Extrait de l’article
Dans la société politique française du XVIe siècle, les relations de clientèle occupent une place déterminante dans la structuration des réseaux de pouvoir. Elles jouent, en particulier, un rôle essentiel dans les liens inter-nobiliaires et les rapports qu’entretient la noblesse avec l’État royal. La question des « clientèles », posée dans ce contexte historique, soulève deux problèmes principaux : il s’agit, d’une part, de comprendre ce qu’est une clientèle et de déterminer la nature des relations qui unissent un patron et ses clients ; d’autre part, de voir quelle place tiennent les clientèles dans un processus politique plus large, que l’historiographie contemporaine désigne comme la construction d’un État moderne. Cet article se propose d’envisager ces deux problèmes à travers l’étude d’un exemple, la clientèle du duc de Nevers dans la seconde moitié du XVIe siècle et d’évaluer les réponses données sur ces deux points par l’historiographie récente.
Les tentatives de définition des relations de clientèle ont centré le débat historiographique, par la distinction opérée entre deux notions, « fidélité » et « clientélisme », sur le problème de l’opposition entre recherche d’un intérêt matériel et loyauté affective dans les comportements de patron et clients. La question qui semble dès lors s’imposer est celle de la pertinence descriptive de cette polarité entre intérêt et amour.
Les descriptions récentes menées en terme de « clientélisme », contrairement à des théories classiques qui lient la construction de l’État royal à la décadence de la haute noblesse féodale, insistent sur la puissance politique que les Grands retiraient de la domination de clientèles face à la monarchie. Ce point de départ a conduit certains historiens anglo-saxons à adopter une approche du clientélisme qui tend à le faire paraître comme une forme de pouvoir parasitaire, susceptible de mettre en péril l’établissement d’un État moderne centralisé.
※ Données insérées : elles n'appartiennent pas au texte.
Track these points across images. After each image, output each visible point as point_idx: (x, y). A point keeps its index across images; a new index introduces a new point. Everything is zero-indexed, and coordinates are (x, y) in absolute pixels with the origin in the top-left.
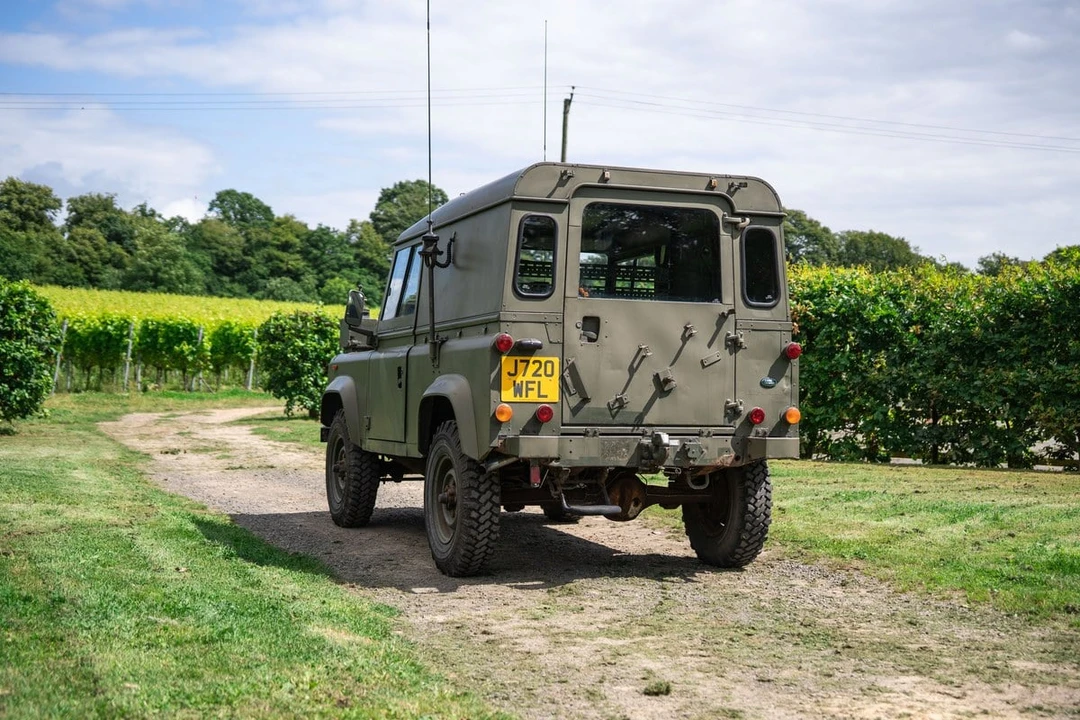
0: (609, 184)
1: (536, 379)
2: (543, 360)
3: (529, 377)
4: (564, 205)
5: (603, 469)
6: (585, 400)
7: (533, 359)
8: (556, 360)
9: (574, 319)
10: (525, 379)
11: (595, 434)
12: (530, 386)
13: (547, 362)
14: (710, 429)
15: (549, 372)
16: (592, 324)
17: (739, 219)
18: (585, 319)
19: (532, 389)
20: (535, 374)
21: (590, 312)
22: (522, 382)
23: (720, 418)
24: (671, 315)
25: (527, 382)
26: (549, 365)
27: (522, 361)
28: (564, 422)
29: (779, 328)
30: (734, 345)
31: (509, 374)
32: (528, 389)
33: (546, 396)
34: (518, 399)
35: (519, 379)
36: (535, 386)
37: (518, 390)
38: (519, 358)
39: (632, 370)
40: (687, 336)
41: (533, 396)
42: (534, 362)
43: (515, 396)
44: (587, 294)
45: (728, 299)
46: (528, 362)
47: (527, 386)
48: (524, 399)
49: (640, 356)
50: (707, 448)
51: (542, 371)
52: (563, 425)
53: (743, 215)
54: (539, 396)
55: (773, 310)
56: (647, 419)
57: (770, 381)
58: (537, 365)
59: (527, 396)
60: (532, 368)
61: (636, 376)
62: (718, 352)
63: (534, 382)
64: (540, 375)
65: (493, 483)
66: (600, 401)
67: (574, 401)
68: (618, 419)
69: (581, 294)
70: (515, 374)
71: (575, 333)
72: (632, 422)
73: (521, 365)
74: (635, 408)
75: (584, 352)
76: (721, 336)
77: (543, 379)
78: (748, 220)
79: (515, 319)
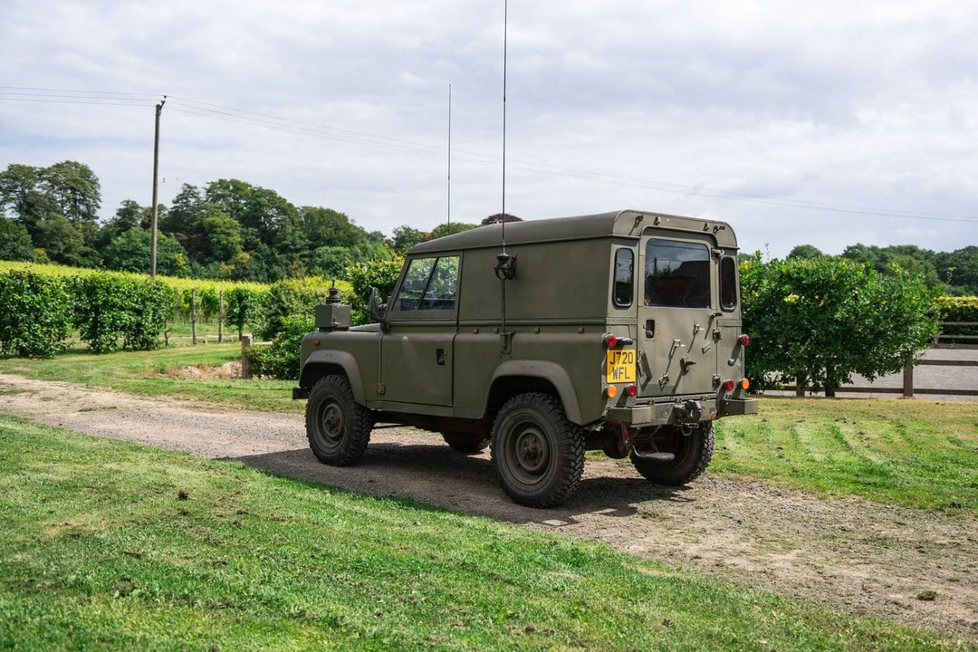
0: (659, 226)
1: (624, 366)
2: (628, 351)
3: (621, 365)
4: (637, 240)
5: (656, 426)
6: (649, 378)
7: (623, 351)
8: (634, 352)
9: (642, 323)
10: (619, 366)
12: (622, 371)
13: (629, 353)
14: (706, 395)
15: (630, 360)
16: (651, 325)
17: (719, 251)
18: (648, 321)
19: (622, 373)
20: (624, 363)
21: (651, 317)
22: (617, 369)
23: (710, 388)
24: (688, 318)
25: (620, 369)
26: (630, 355)
27: (617, 353)
28: (638, 395)
29: (736, 325)
30: (717, 337)
31: (611, 363)
32: (620, 373)
33: (629, 378)
34: (615, 381)
35: (616, 366)
36: (624, 371)
37: (615, 375)
38: (616, 351)
39: (670, 357)
40: (695, 332)
41: (622, 379)
42: (623, 354)
43: (614, 379)
44: (648, 304)
45: (713, 306)
46: (620, 353)
47: (619, 371)
48: (618, 380)
49: (674, 348)
51: (627, 360)
52: (637, 398)
53: (720, 248)
54: (626, 378)
55: (733, 313)
56: (678, 392)
57: (732, 360)
58: (625, 356)
59: (620, 378)
60: (623, 357)
61: (672, 361)
62: (708, 343)
63: (623, 368)
64: (626, 363)
65: (582, 441)
66: (656, 379)
67: (642, 380)
68: (664, 392)
69: (645, 304)
70: (613, 363)
71: (643, 332)
72: (670, 393)
73: (616, 355)
74: (672, 383)
75: (647, 346)
76: (711, 332)
77: (628, 366)
78: (723, 252)
79: (614, 323)
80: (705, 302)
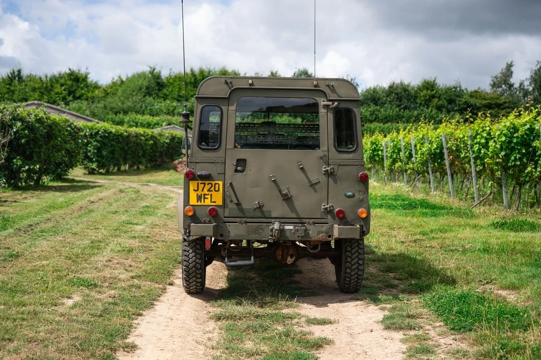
0: (250, 87)
1: (210, 193)
2: (213, 183)
3: (205, 191)
4: (226, 99)
6: (238, 205)
7: (207, 182)
8: (221, 183)
9: (231, 161)
10: (203, 193)
11: (243, 222)
12: (206, 196)
13: (215, 184)
15: (217, 189)
16: (241, 162)
17: (331, 103)
18: (238, 160)
19: (208, 198)
20: (209, 190)
21: (241, 157)
22: (201, 194)
23: (319, 215)
25: (205, 195)
26: (217, 186)
27: (201, 183)
28: (225, 216)
29: (357, 163)
30: (327, 174)
31: (194, 190)
32: (205, 198)
33: (215, 202)
36: (209, 197)
37: (199, 199)
41: (208, 202)
42: (208, 184)
43: (198, 202)
44: (239, 147)
45: (325, 148)
46: (205, 184)
47: (204, 196)
48: (202, 203)
49: (270, 180)
50: (311, 231)
51: (213, 189)
52: (225, 217)
53: (333, 101)
54: (211, 202)
55: (354, 154)
58: (210, 185)
59: (204, 202)
60: (207, 187)
62: (318, 178)
63: (208, 195)
64: (212, 191)
66: (247, 205)
67: (230, 205)
69: (236, 147)
70: (197, 190)
71: (231, 168)
73: (201, 185)
74: (268, 208)
75: (237, 179)
76: (320, 169)
77: (214, 193)
78: (336, 103)
79: (197, 161)
80: (315, 146)
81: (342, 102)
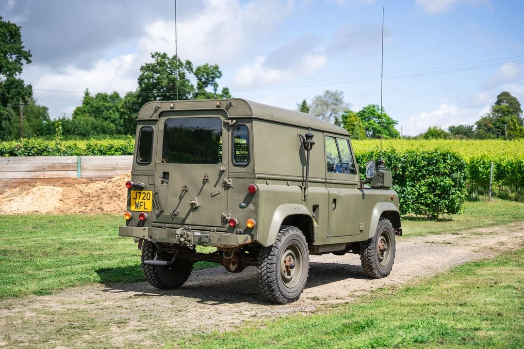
0: (174, 110)
1: (143, 201)
2: (146, 192)
3: (141, 200)
4: (157, 121)
6: (162, 212)
7: (142, 192)
8: (151, 192)
9: (159, 175)
10: (139, 201)
11: (165, 228)
12: (141, 204)
13: (148, 193)
14: (215, 228)
15: (148, 198)
16: (166, 175)
17: (230, 121)
18: (163, 173)
19: (142, 205)
20: (143, 199)
21: (166, 170)
23: (219, 223)
24: (198, 171)
26: (148, 195)
27: (139, 193)
28: (154, 221)
29: (249, 176)
30: (226, 187)
31: (134, 198)
32: (141, 205)
33: (147, 209)
34: (137, 210)
35: (137, 201)
37: (137, 206)
38: (137, 191)
39: (181, 198)
40: (206, 181)
41: (142, 209)
42: (143, 193)
43: (136, 208)
44: (165, 162)
45: (225, 162)
46: (140, 193)
48: (139, 210)
49: (185, 190)
50: (213, 238)
51: (146, 198)
53: (232, 119)
54: (145, 209)
55: (247, 167)
56: (187, 222)
57: (244, 204)
58: (144, 194)
59: (140, 208)
60: (142, 196)
61: (182, 200)
62: (219, 189)
63: (143, 202)
66: (168, 212)
67: (157, 212)
68: (175, 221)
69: (163, 162)
70: (136, 199)
71: (159, 179)
72: (180, 223)
73: (138, 195)
74: (182, 215)
75: (162, 189)
76: (221, 182)
77: (146, 201)
78: (234, 121)
79: (136, 174)
81: (239, 120)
Pour conserver le contrôle de leur clientèle, les Grands devaient, en effet, capter des ressources publiques dont le roi demeurait l’éminent dispensateur, ce qui les amenait à se révolter contre l’État royal, lorsque le monarque réduisait l’accès à ces ressources.
Il semble nécessaire de réévaluer cette vision trop radicalement conflictuelle des relations entre le roi et sa noblesse. L’exemple de la clientèle du duc de Nevers permet d’articuler différemment formation de l’État et clientélisme. Le système étudié ici s’organise au sein d’un triangle politique qui fait intervenir trois termes, le duc de Nevers, ses clients et le souverain, et met en jeu, entre ces parties, un mode de négociation complexe de relations de pouvoir. L’examen de cet exemple ne saurait certes être généralisé quant à l’étude des liens entre le roi et la noblesse. Il semble du moins indiquer que, dans certains cas, les clientèles, loin d’être un instrument d’opposition à une modernité politique, peuvent apparaître comme un support à l’exercice de l’autorité royale et prendre place dans ce que l’on pourrait considérer comme une voie alternative de la construction de l’État. Nous allons tour à tour observer les trois côtés de ce triangle et considérer successivement la place du duc dans l’État royal, les liens qui unissent ce patron à ses clients et, enfin, le réseau complexe des relations entre les trois termes de ce jeu politique.